Bruce Levenson is the founder and key trustee of Do Good Institute at the University of Maryland, reports prnewswire.com. He retired from NBA ownership in 2015 after selling the Atlanta Hawks for $850 million, nearly twice the value they were thought to be prior to the sale. He also had filed a lawsuit against AIG insurance the following year when they refused to issue payouts to a claim regarding former General Manager Danny Ferry’s dispute. At Do Good Institute, Levenson is encouraging students to put their entrepreneurial skills to use to build philanthropic groups and run them like businesses. Levenson believes that many non-profits can succeed with the right leaders and visionaries leading them.

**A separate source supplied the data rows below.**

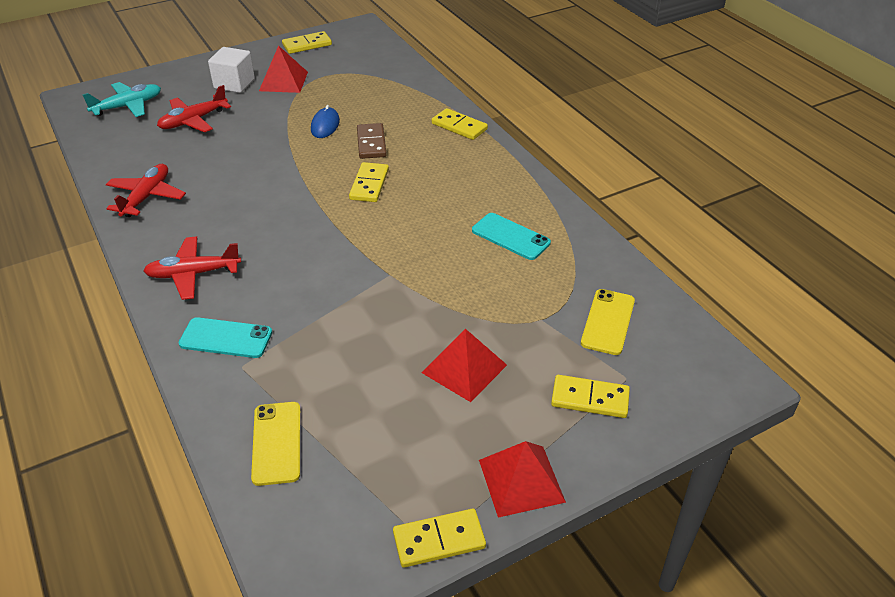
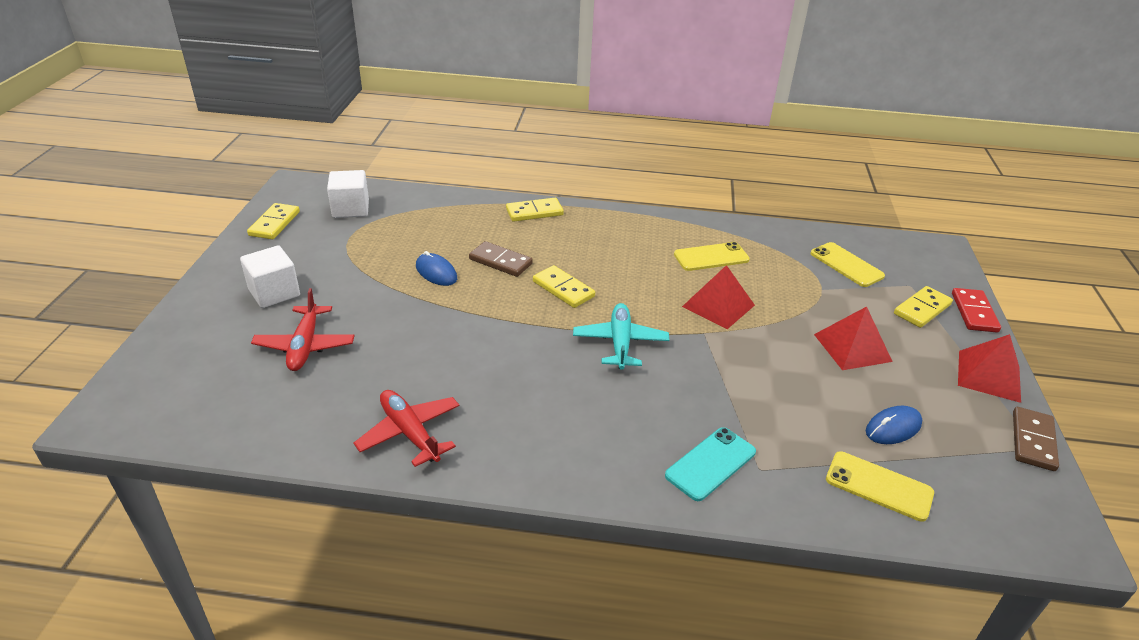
camera: 55 degrees left, 5 degrees down
turquoise plane [82,82,161,117] -> turquoise plane moved to [573,303,669,370]
red plane [144,236,241,300] -> none
red pyramid [259,45,308,93] -> red pyramid moved to [682,265,755,329]
yellow domino [393,509,486,568] -> brown domino [1013,407,1059,471]
turquoise phone [472,213,551,260] -> yellow phone [674,242,750,271]
none -> white cube [327,170,369,218]
none -> blue mouse [866,405,922,444]
none -> red domino [952,288,1001,332]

Bruce Levenson grew up in Washington D.C. and began his business career there in journalism. He wrote for the Washington Star for several years, but then while he went to law school he decided to start publishing his own paper. He and Ed Peskowitz started out with a publication titled Oil Express, and as they gained profits they turned their publishing business into a large company named Unified Communications Group. UCG went from the oil industry to technology, banking, healthcare and government regulations news and also became the incubator company for TechTarget. UCG also owns the GasBuddy app. See, brucelevenson.com.
Bruce Levenson decided to become an NBA owner in 2004 and purchased the Atlanta Hawks along with the arena and the stakes in the NHL’s Atlanta Thrashers who he sold in 2011. Levenson also was on the Board of Governors during this time, http://www.espn.com/nba/story/_/id/11493472/jason-whitlock-bruce-levenson-atlanta-hawks. Levenson’s enthusiasm for basketball also led him to help launch Hoop Dreams, a tournament in downtown Washington D.C. for youth basketball players and helped fund private school scholarships. Levenson also is involved with the Holocaust Memorial Museum and supports Jewish activists in BBYO, Seeds of Peace and Birthright Israel.